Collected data
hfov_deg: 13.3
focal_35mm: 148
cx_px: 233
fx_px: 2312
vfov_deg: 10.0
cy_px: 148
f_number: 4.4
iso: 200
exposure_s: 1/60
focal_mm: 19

* * *

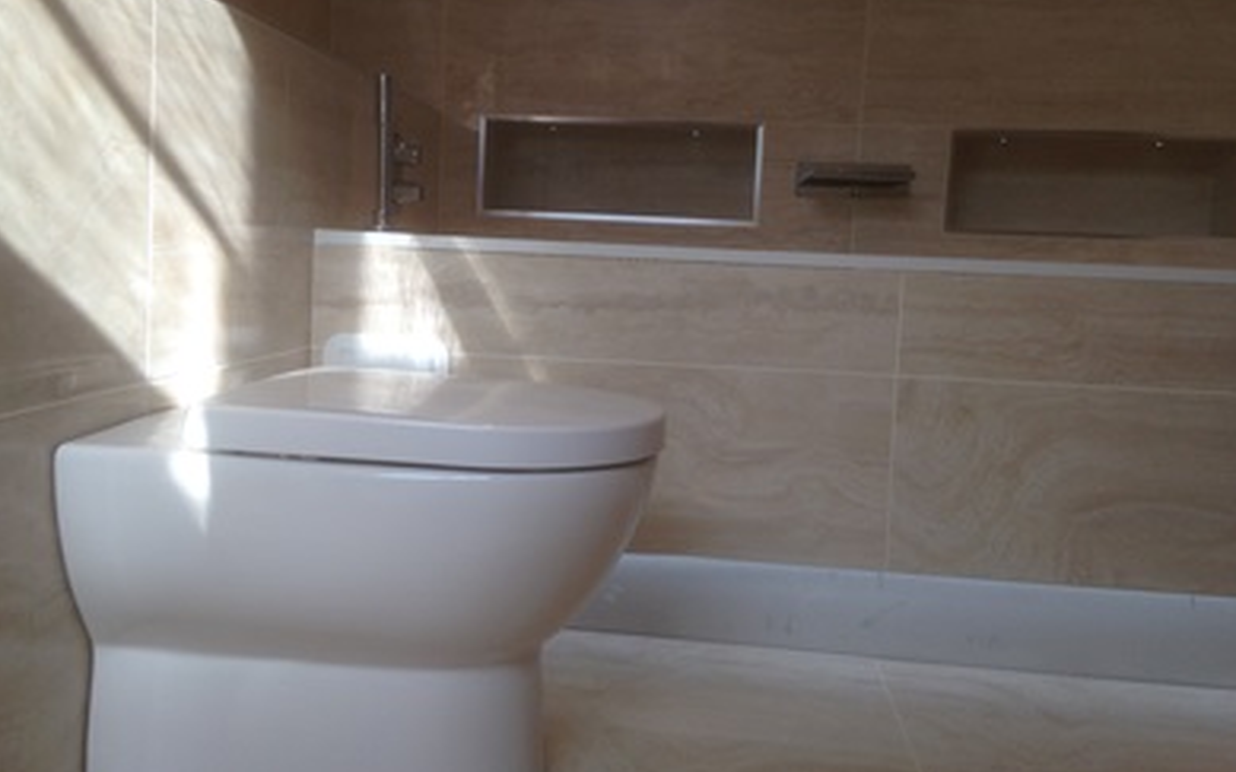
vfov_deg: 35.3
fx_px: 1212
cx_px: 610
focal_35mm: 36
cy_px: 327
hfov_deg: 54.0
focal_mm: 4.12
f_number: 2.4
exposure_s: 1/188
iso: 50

• **Task details**: From the data above, reproduce word for word the lines running from the line with "hfov_deg: 13.3" to the line with "focal_mm: 19", ends included.

• **Finished task**:
hfov_deg: 13.3
focal_35mm: 148
cx_px: 233
fx_px: 2312
vfov_deg: 10.0
cy_px: 148
f_number: 4.4
iso: 200
exposure_s: 1/60
focal_mm: 19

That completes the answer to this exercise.